Work order:
Below this line are records; write out exactly the lines from the one containing "X-20296667Y-10682381D01*" through the one containing "8 4 extra_arg", with the pictures left out.

Text-based hardware design files
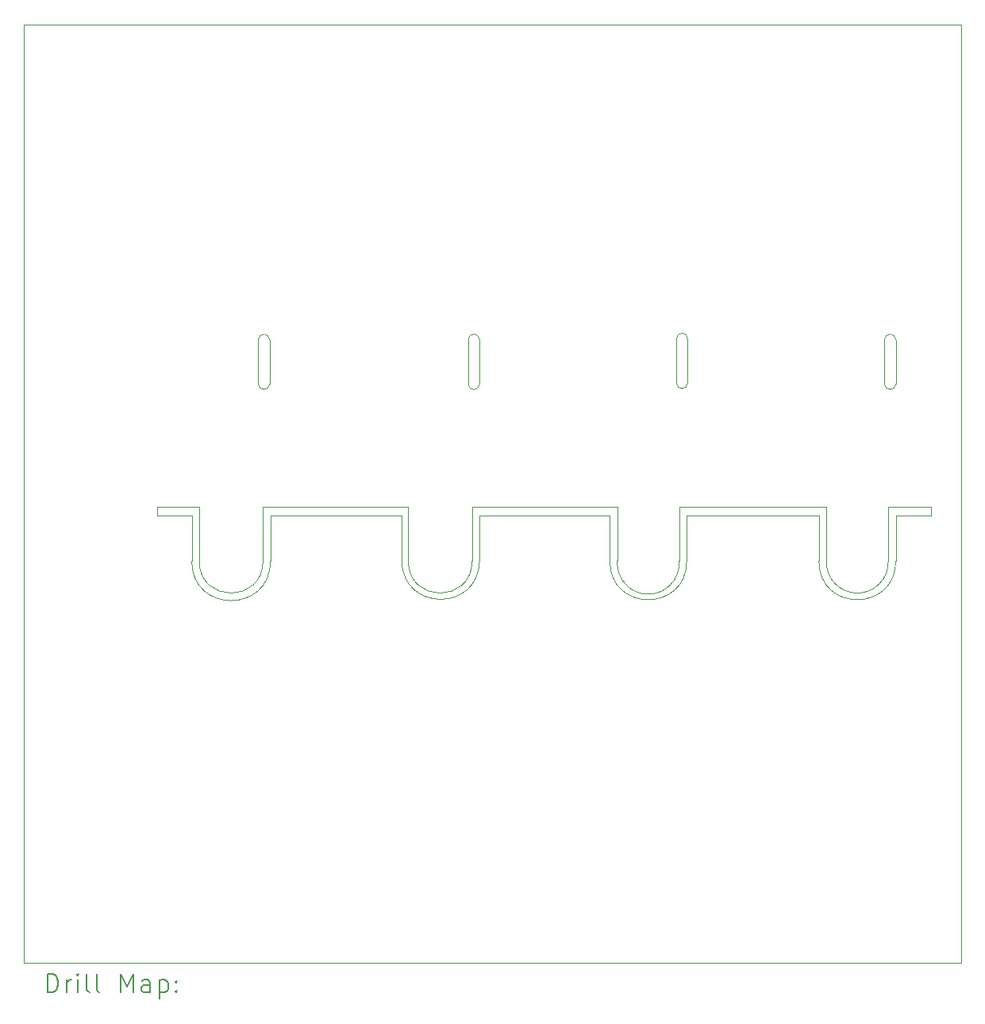
<source format=gbr>
%TF.GenerationSoftware,KiCad,Pcbnew,(6.0.8)*%
%TF.CreationDate,2023-03-03T00:40:12+05:30*%
%TF.ProjectId,STM32DryerPCB,53544d33-3244-4727-9965-725043422e6b,rev?*%
%TF.SameCoordinates,Original*%
%TF.FileFunction,Drillmap*%
%TF.FilePolarity,Positive*%
%FSLAX45Y45*%
G04 Gerber Fmt 4.5, Leading zero omitted, Abs format (unit mm)*
G04 Created by KiCad (PCBNEW (6.0.8)) date 2023-03-03 00:40:12*
%MOMM*%
%LPD*%
G01*
G04 APERTURE LIST*
%ADD10C,0.100000*%
%ADD11C,0.200000*%
G04 APERTURE END LIST*
D10*
X-14765000Y-5635000D02*
X-14765000Y-6125000D01*
X-16975000Y-3765000D02*
G75*
G03*
X-17095000Y-3765000I-60000J0D01*
G01*
X-17735000Y-6125000D02*
X-17735000Y-5545000D01*
X-12535000Y-4235000D02*
X-12535000Y-3765000D01*
X-14845000Y-5545000D02*
X-13275000Y-5545000D01*
X-12535000Y-5635000D02*
X-12535000Y-6125000D01*
X-15585000Y-6125000D02*
G75*
G03*
X-14765000Y-6125000I410000J0D01*
G01*
X-13275000Y-5545000D02*
X-13275000Y-6125000D01*
X-17805000Y-5635000D02*
X-19205000Y-5635000D01*
X-20045000Y-6125000D02*
G75*
G03*
X-19205000Y-6125000I420000J0D01*
G01*
X-20045000Y-5635000D02*
X-20415000Y-5635000D01*
X-15505000Y-5545000D02*
X-17055000Y-5545000D01*
X-12155000Y-5635000D02*
X-12535000Y-5635000D01*
X-17815000Y-5545000D02*
X-17735000Y-5545000D01*
X-17805000Y-6125000D02*
X-17805000Y-5635000D01*
X-17095000Y-4235000D02*
G75*
G03*
X-16975000Y-4235000I60000J0D01*
G01*
X-14845000Y-6125000D02*
X-14845000Y-5545000D01*
X-16535000Y-5635000D02*
X-15585000Y-5635000D01*
X-19965000Y-5545000D02*
X-19965000Y-6125000D01*
X-14755000Y-4225000D02*
X-14755000Y-3755000D01*
X-16975000Y-4235000D02*
X-16975000Y-3765000D01*
X-20045000Y-6125000D02*
X-20045000Y-5635000D01*
X-12535000Y-3765000D02*
G75*
G03*
X-12655000Y-3765000I-60000J0D01*
G01*
X-19335000Y-4235000D02*
G75*
G03*
X-19215000Y-4235000I60000J0D01*
G01*
X-16974881Y-6125000D02*
X-16974881Y-5635000D01*
X-17055000Y-5545000D02*
X-17055000Y-6125000D01*
X-13355000Y-5635000D02*
X-14765000Y-5635000D01*
X-13355000Y-6125000D02*
G75*
G03*
X-12535000Y-6125000I410000J0D01*
G01*
X-19965000Y-6125000D02*
G75*
G03*
X-19285000Y-6125000I340000J0D01*
G01*
X-15585000Y-5635000D02*
X-15585000Y-6125000D01*
X-12655000Y-3765000D02*
X-12655000Y-4235000D01*
X-19215000Y-3765000D02*
G75*
G03*
X-19335000Y-3765000I-60000J0D01*
G01*
X-13275000Y-6125000D02*
G75*
G03*
X-12615000Y-6125000I330000J-9461D01*
G01*
X-17735000Y-6125000D02*
G75*
G03*
X-17055000Y-6125000I340000J0D01*
G01*
X-14875000Y-3755000D02*
X-14875000Y-4225000D01*
X-14875000Y-4225000D02*
G75*
G03*
X-14755000Y-4225000I60000J0D01*
G01*
X-21835000Y-405000D02*
X-11835000Y-405000D01*
X-11835000Y-405000D02*
X-11835000Y-10405000D01*
X-11835000Y-10405000D02*
X-21835000Y-10405000D01*
X-21835000Y-10405000D02*
X-21835000Y-405000D01*
X-20415000Y-5545000D02*
X-19965000Y-5545000D01*
X-12155000Y-5545000D02*
X-12155000Y-5635000D01*
X-15505000Y-6125000D02*
X-15505000Y-5545000D01*
X-14755000Y-3755000D02*
G75*
G03*
X-14875000Y-3755000I-60000J0D01*
G01*
X-20415000Y-5635000D02*
X-20415000Y-5545000D01*
X-17805000Y-6125000D02*
G75*
G03*
X-16974881Y-6125000I415060J9127D01*
G01*
X-17095000Y-3765000D02*
X-17095000Y-4235000D01*
X-19205000Y-5635000D02*
X-19205000Y-6125000D01*
X-19285000Y-5545000D02*
X-17815000Y-5545000D01*
X-15505000Y-6125000D02*
G75*
G03*
X-14845000Y-6125000I330000J-20697D01*
G01*
X-19285000Y-6125000D02*
X-19285000Y-5545000D01*
X-19335000Y-3765000D02*
X-19335000Y-4235000D01*
X-13355000Y-6125000D02*
X-13355000Y-5635000D01*
X-12615000Y-5545000D02*
X-12155000Y-5545000D01*
X-16974881Y-5635000D02*
X-16535000Y-5635000D01*
X-12615000Y-6125000D02*
X-12615000Y-5545000D01*
X-19215000Y-4235000D02*
X-19215000Y-3765000D01*
X-12655000Y-4235000D02*
G75*
G03*
X-12535000Y-4235000I60000J0D01*
G01*
D11*
X-21582381Y-10720476D02*
X-21582381Y-10520476D01*
X-21534762Y-10520476D01*
X-21506190Y-10530000D01*
X-21487143Y-10549048D01*
X-21477619Y-10568095D01*
X-21468095Y-10606190D01*
X-21468095Y-10634762D01*
X-21477619Y-10672857D01*
X-21487143Y-10691905D01*
X-21506190Y-10710952D01*
X-21534762Y-10720476D01*
X-21582381Y-10720476D01*
X-21382381Y-10720476D02*
X-21382381Y-10587143D01*
X-21382381Y-10625238D02*
X-21372857Y-10606190D01*
X-21363333Y-10596667D01*
X-21344286Y-10587143D01*
X-21325238Y-10587143D01*
X-21258571Y-10720476D02*
X-21258571Y-10587143D01*
X-21258571Y-10520476D02*
X-21268095Y-10530000D01*
X-21258571Y-10539524D01*
X-21249048Y-10530000D01*
X-21258571Y-10520476D01*
X-21258571Y-10539524D01*
X-21134762Y-10720476D02*
X-21153810Y-10710952D01*
X-21163333Y-10691905D01*
X-21163333Y-10520476D01*
X-21030000Y-10720476D02*
X-21049048Y-10710952D01*
X-21058571Y-10691905D01*
X-21058571Y-10520476D01*
X-20801429Y-10720476D02*
X-20801429Y-10520476D01*
X-20734762Y-10663333D01*
X-20668095Y-10520476D01*
X-20668095Y-10720476D01*
X-20487143Y-10720476D02*
X-20487143Y-10615714D01*
X-20496667Y-10596667D01*
X-20515714Y-10587143D01*
X-20553810Y-10587143D01*
X-20572857Y-10596667D01*
X-20487143Y-10710952D02*
X-20506190Y-10720476D01*
X-20553810Y-10720476D01*
X-20572857Y-10710952D01*
X-20582381Y-10691905D01*
X-20582381Y-10672857D01*
X-20572857Y-10653810D01*
X-20553810Y-10644286D01*
X-20506190Y-10644286D01*
X-20487143Y-10634762D01*
X-20391905Y-10587143D02*
X-20391905Y-10787143D01*
X-20391905Y-10596667D02*
X-20372857Y-10587143D01*
X-20334762Y-10587143D01*
X-20315714Y-10596667D01*
X-20306190Y-10606190D01*
X-20296667Y-10625238D01*
X-20296667Y-10682381D01*
X-20306190Y-10701429D01*
X-20315714Y-10710952D01*
X-20334762Y-10720476D01*
X-20372857Y-10720476D01*
X-20391905Y-10710952D01*
X-20210952Y-10701429D02*
X-20201429Y-10710952D01*
X-20210952Y-10720476D01*
X-20220476Y-10710952D01*
X-20210952Y-10701429D01*
X-20210952Y-10720476D01*
X-20210952Y-10596667D02*
X-20201429Y-10606190D01*
X-20210952Y-10615714D01*
X-20220476Y-10606190D01*
X-20210952Y-10596667D01*
X-20210952Y-10615714D01*
M02*

</source>
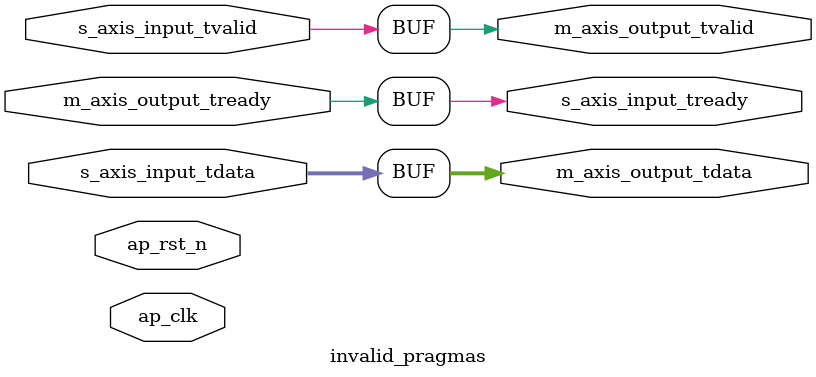
<source format=sv>

module invalid_pragmas #(
    parameter integer VALID_PARAM = 32,
    parameter integer WIDTH = 16,
    parameter integer DEPTH = 8,
    parameter integer s_axis_input_BDIM = 32,
    parameter integer s_axis_input_SDIM = 512,
    parameter integer m_axis_output_BDIM = 32
) (
    // Global control
    input wire ap_clk,
    input wire ap_rst_n,
    
    // Valid interface to ensure module can still work
    input wire [WIDTH-1:0] s_axis_input_tdata,
    input wire s_axis_input_tvalid,
    output wire s_axis_input_tready,
    
    output wire [WIDTH-1:0] m_axis_output_tdata,
    output wire m_axis_output_tvalid,
    input wire m_axis_output_tready
);

    // Invalid pragma: Unknown pragma type
    // @brainsmith UNKNOWN_PRAGMA some arguments
    
    // Invalid pragma: BDIM with no arguments
    // @brainsmith BDIM
    
    // Invalid pragma: BDIM with only interface name
    // @brainsmith BDIM s_axis_input
    
    // Invalid pragma: DATATYPE with wrong number of arguments
    // @brainsmith DATATYPE s_axis_input UINT
    // @brainsmith DATATYPE s_axis_input UINT 8
    // @brainsmith DATATYPE s_axis_input UINT 8 4 extra_arg
    
    // Invalid pragma: DATATYPE with invalid base type
    // @brainsmith DATATYPE s_axis_input INVALID_TYPE 8 32
    
    // Invalid pragma: DATATYPE with invalid bit widths
    // @brainsmith DATATYPE s_axis_input UINT -8 32
    // @brainsmith DATATYPE s_axis_input UINT 0 32
    // @brainsmith DATATYPE s_axis_input UINT 64 32
    
    // Invalid pragma: ALIAS without target name
    // @brainsmith ALIAS VALID_PARAM
    
    // Invalid pragma: DERIVED_PARAMETER without expression
    // @brainsmith DERIVED_PARAMETER RESULT
    
    // Invalid pragma: WEIGHT with no interface name
    // @brainsmith WEIGHT
    
    // Invalid pragma: RELATIONSHIP with insufficient arguments
    // @brainsmith RELATIONSHIP s_axis_input
    // @brainsmith RELATIONSHIP s_axis_input m_axis_output
    
    // Invalid pragma: TOP_MODULE with multiple modules (though only one exists)
    // @brainsmith TOP_MODULE nonexistent_module
    
    // Invalid pragma: BDIM with invalid list syntax
    // @brainsmith BDIM s_axis_input [32, 32
    // @brainsmith BDIM s_axis_input 32, 32]
    // @brainsmith BDIM s_axis_input [32 32]
    
    // Invalid pragma: Named argument with invalid syntax
    // @brainsmith BDIM s_axis_input WIDTH SHAPE=[32,32
    // @brainsmith BDIM s_axis_input WIDTH SHAPE=
    
    // Invalid pragma: DATATYPE_PARAM with invalid property
    // @brainsmith DATATYPE_PARAM s_axis_input invalid_property SOME_PARAM
    
    // Invalid pragma: Applying to non-existent interface
    // @brainsmith BDIM nonexistent_interface SOME_PARAM
    // @brainsmith DATATYPE nonexistent_interface UINT 8 32
    
    // Simple implementation
    assign m_axis_output_tdata = s_axis_input_tdata;
    assign m_axis_output_tvalid = s_axis_input_tvalid;
    assign s_axis_input_tready = m_axis_output_tready;

endmodule
</source>
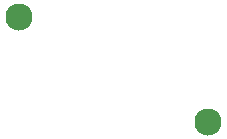
<source format=gbs>
G04 #@! TF.GenerationSoftware,KiCad,Pcbnew,8.0.6+1*
G04 #@! TF.CreationDate,2024-12-31T16:22:14+00:00*
G04 #@! TF.ProjectId,controller_overlay,636f6e74-726f-46c6-9c65-725f6f766572,0.2*
G04 #@! TF.SameCoordinates,Original*
G04 #@! TF.FileFunction,Soldermask,Bot*
G04 #@! TF.FilePolarity,Negative*
%FSLAX46Y46*%
G04 Gerber Fmt 4.6, Leading zero omitted, Abs format (unit mm)*
G04 Created by KiCad (PCBNEW 8.0.6+1) date 2024-12-31 16:22:14*
%MOMM*%
%LPD*%
G01*
G04 APERTURE LIST*
%ADD10C,2.300000*%
G04 APERTURE END LIST*
D10*
X185000000Y-105575000D03*
X201000000Y-114475000D03*
M02*

</source>
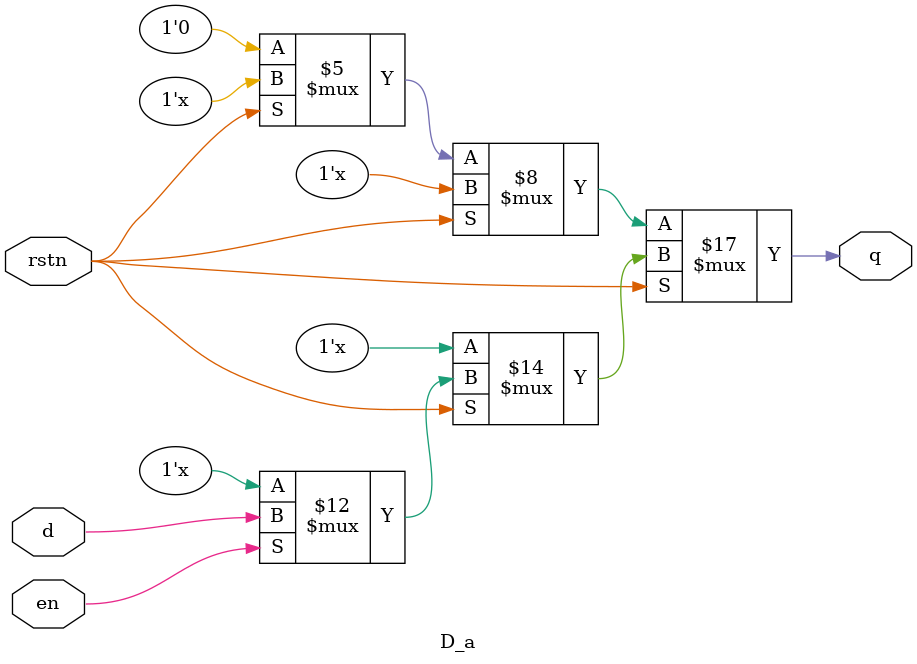
<source format=v>
module D_a(input d, input en, input rstn, output reg q);
always @ (en or d) begin
    if(rstn)begin
        if(en)begin
            q=d;
        end
        else if(!en)begin
            
        end
    end
    else if(!rstn) begin
        q=0;
    end
end

endmodule
</source>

Finished task:
X-20296667Y-10682381D01*
X-20306190Y-10701429D01*
X-20315714Y-10710952D01*
X-20334762Y-10720476D01*
X-20372857Y-10720476D01*
X-20391905Y-10710952D01*
X-20210952Y-10701429D02*
X-20201429Y-10710952D01*
X-20210952Y-10720476D01*
X-20220476Y-10710952D01*
X-20210952Y-10701429D01*
X-20210952Y-10720476D01*
X-20210952Y-10596667D02*
X-20201429Y-10606190D01*
X-20210952Y-10615714D01*
X-20220476Y-10606190D01*
X-20210952Y-10596667D01*
X-20210952Y-10615714D01*
M02*

</source>
<source format=sv>

module invalid_pragmas #(
    parameter integer VALID_PARAM = 32,
    parameter integer WIDTH = 16,
    parameter integer DEPTH = 8,
    parameter integer s_axis_input_BDIM = 32,
    parameter integer s_axis_input_SDIM = 512,
    parameter integer m_axis_output_BDIM = 32
) (
    // Global control
    input wire ap_clk,
    input wire ap_rst_n,
    
    // Valid interface to ensure module can still work
    input wire [WIDTH-1:0] s_axis_input_tdata,
    input wire s_axis_input_tvalid,
    output wire s_axis_input_tready,
    
    output wire [WIDTH-1:0] m_axis_output_tdata,
    output wire m_axis_output_tvalid,
    input wire m_axis_output_tready
);

    // Invalid pragma: Unknown pragma type
    // @brainsmith UNKNOWN_PRAGMA some arguments
    
    // Invalid pragma: BDIM with no arguments
    // @brainsmith BDIM
    
    // Invalid pragma: BDIM with only interface name
    // @brainsmith BDIM s_axis_input
    
    // Invalid pragma: DATATYPE with wrong number of arguments
    // @brainsmith DATATYPE s_axis_input UINT
    // @brainsmith DATATYPE s_axis_input UINT 8
    // @brainsmith DATATYPE s_axis_input UINT 8 4 extra_arg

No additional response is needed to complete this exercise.